From a review of the book:

"With thoroughness but restraint, Sheehan shows that Vann's professional integrity coexisted with a web of deceptions in his private life. One reason that Vann could speak more frankly than other officers was that he knew his record was hopelessly compromised. Back in the States he had faced a court-martial for statutory rape and had avoided ruin only by diligently training himself to beat a lie detector. In Vietnam, Vann hypocritically warned his friend Daniel Ellsberg against losing the respect of the Vietnamese by sleeping with their women. At the same time, Vann himself was keeping two Vietnamese women and sleeping with many others. On his desk he displayed photos of a family he saw as little as possible."

Yeah, probably the only difference between Vann as described by Sheehan and the rest of them is that Vann was like that in his normal life, and took it to a higher level than the rest.

My take on Afghanistan is that it'll be worth the extra investment going forward (but not the total investment to date) if we can pull off the 2015 exit in Afghanistan the same way we look to be pulling off the Iraq exit.

Kissinger? Never known what to think. On the one hand, that's one big brain the guy's got. On the other, some scum moves got pulled on his watch. And no, I'm not going to decide this based just on the Allende/escalation stuff.

Loving the avatar pic by the way.

Gilman Grundy said...

Oh, and Soong May-ling . . . well, the best thing she ever did for Taiwan was leaving it. Way back in in '01-'02 you'd still see stories in the TW papers about how she was living it up on the bullion she took with her to New York. At least Taiwan got most of it back - as well as all the stuff she took from the palace collection - after the old bat copped it.

Anonymous said...

Thanks FOARP. The avator goes to my relatively Sino free blog, which has attracted exactly one comment to date. Feel free.
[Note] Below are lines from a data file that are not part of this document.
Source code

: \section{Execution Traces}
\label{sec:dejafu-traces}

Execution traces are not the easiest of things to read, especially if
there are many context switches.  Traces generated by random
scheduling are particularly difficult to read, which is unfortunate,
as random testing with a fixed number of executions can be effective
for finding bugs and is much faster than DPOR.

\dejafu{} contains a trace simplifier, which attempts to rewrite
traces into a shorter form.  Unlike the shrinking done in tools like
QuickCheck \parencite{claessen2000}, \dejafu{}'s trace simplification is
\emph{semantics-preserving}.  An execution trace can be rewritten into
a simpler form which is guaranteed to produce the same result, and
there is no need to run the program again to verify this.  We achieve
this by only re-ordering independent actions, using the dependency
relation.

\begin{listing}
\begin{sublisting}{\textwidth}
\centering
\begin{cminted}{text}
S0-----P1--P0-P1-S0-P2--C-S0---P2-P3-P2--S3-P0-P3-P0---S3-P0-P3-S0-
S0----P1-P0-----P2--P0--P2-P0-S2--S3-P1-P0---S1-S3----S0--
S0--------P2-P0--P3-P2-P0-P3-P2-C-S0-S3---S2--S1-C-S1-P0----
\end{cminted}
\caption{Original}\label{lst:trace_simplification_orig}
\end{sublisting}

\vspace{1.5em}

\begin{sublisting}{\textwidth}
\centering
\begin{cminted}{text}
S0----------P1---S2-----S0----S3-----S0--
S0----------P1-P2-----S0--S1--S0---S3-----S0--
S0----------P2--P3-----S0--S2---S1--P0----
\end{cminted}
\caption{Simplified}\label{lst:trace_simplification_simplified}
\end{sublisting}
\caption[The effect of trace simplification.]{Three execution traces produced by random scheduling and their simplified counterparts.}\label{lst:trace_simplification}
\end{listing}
Been gearing up for my big review of sino-blogs, but have a mental block for some unexplainable reason. Got to admit I still miss ChinaDivide and Kai Pan. KT

justrecently said...

test... Feel free to remove this comment again, FOARP, if it really gets posted. I made two tries yesterday, but neither of them appeared in the thread.

justrecently said...

I'm not sure that it would be fair to lump Ngô Đình Nhu and Chiang Kai-shek together, FOARP. A contemporary, Gustav Amann, who was very critical of Chiang acknowledged all the same that his lifestyle was indeed puritanical.

But obviously, Chiang wasn't the ally of choice, as every history book will testify. The KMT itself was more of a quagmire of corruption, than a political party. Some of those habits seem to continue to exist to this day.

Gilman Grundy said...

@JR - Their not in the spam filter - it's probably blogspot acting up again.

I'm on record as saying that I think that the KMT has become a relatively respectable modern political party, but yeah, early KMT were scum.